To analyze the data collected through the API and web scraping in Part 1 last week (week 9). This analysis will help gain insights from the data through exploratory data analysis (EDA), correlation analysis, and handling data quality issues such as missing values and outliers. Results will be presented with a dashboard on Tableau or Streamlit.
- Question: Does having a higher Goals For vs Goals Against ratio (GF/GA ratio) predict finishing top 3 in the league?
- Null Hypothesis (H₀): There is no correlation between the teams with the highest GF/GA ratio and finishing top 3.
- Data:
- Kaggle API: goals for/against per match/season depending on the dataframe.
- Wikipedia Scrape: wikipedia (league tables, GF, GA, Pos per season).
- Question: Are formations with more in attack (e.g. 4-3-3 or 3-4-3) linked to a higher GF/GA ratio and is there a correlation with winning the league?
- Null Hypothesis (H₀): There is no correlation between teams with more attacking formations (4-3-3 or 3-4-3) and higher GF/GA ratio.
- Data:
- Kaggle API: GF/GA ratio per match/season. Group by formation, and take the average goals for and goals against to compare.
- Wikipedia Scrape: wikipedia (league tables, form), not needed for this question.
- Question: Is possession percentage correlated with Premier League points?
- Null Hypothesis (H₀): There is no or weak correlation with possession rate and higher points.
- Data:
- Kaggle API: Group by team, take the average possession per team per match/season depending on the dataframe.
- Wikipedia Scrape: wikipedia (league tables, form), not needed for this question.
- Question: Is possession percentage higher at home or away games?
- Null Hypothesis (H₀): There is no correlation between possession rate and playing games at home.
- Data:
- Kaggle API: Average possession per team per match/season sorted by venue (home vs away)
- Wikipedia Scrape: wikipedia (league tables, form), not needed for this question.
- Question: Do shots on target predict match outcomes better than total shots?
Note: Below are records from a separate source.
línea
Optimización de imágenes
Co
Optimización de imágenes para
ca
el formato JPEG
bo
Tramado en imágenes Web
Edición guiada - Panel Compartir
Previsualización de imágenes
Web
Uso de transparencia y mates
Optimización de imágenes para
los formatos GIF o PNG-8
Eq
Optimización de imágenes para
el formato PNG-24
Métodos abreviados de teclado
- Null Hypothesis (H₀): Shots on target are not more strongly correlated with points per game than total shots.
- Data:
- Kaggle API: Total shots (sh) / Shots on target (sot). Group by shots on target and total shots, take the average sot and sh, map Win, Lose, Draw points and compare to the W L D outcome.
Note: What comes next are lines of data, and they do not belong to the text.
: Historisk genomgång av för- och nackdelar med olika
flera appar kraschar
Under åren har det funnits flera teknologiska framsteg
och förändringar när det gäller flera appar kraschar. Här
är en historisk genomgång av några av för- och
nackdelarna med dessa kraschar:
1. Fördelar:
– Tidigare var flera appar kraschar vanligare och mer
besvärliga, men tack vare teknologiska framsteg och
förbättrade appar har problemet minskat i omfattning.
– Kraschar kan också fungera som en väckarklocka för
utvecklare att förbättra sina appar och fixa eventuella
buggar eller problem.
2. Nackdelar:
- Wikipedia Scrape: wikipedia (league tables, form), not needed for this question.
Wikipedia Web Scraping: Wikipedia Premier League Table 2018-2025
- Wikipedia: 160 rows × 13 columns
Kaggle API: dataframes 2018-2024
Which Dataframes can I use to answer each Business Question?
Wikipedia Web Scraping
- all_dfs = [df_18_cleaned, df_19_cleaned, df_20_cleaned, df_21_cleaned, df_22_cleaned, df_23_cleaned, df_24_cleaned, df_25_cleaned] concatenated = gf, ga, gf_ga_ratio, position (top_3 or non_top_3)
Kaggle API
- df_18_20 + df_20_23 = possession, formation, result, venue, gf, ga, xg, xga
- df_20_23 = possession, formation, result, venue, gf, ga, xg, xga, sh, sot
- df_2024_cleaned = possession
Recommendations:
- Aim for higher GF/GD ratio
- Focus on attacking formations for higher GF/GD ratio
- Improve on Possession to finish higher in the league and gain more points
- Replicate Home Success for Away Games
- Focus on Quality rather than Quantity of Shots
Takeaways:
- Teams with higher GF/GA ratios consistently earn more league points, scoring more while conceding less is a strong predictor of success.
- GF/GA ratio higher for Top 3 vs Non-Top 3.
- Formation: there is a correlation between more attacking formations (4-3-3 or 3-4-3) and higher GF/GA ratio.
- Higher Average Possession = Higher Points
- Spearman’s: Monotonic relationship. P-value < 0.05, the relationship is statistically significant.
- Teams usually have similar possession at home and away, but on average, they keep the ball a little more when playing at home.
- Shots volume matters less than accuracy (SOT).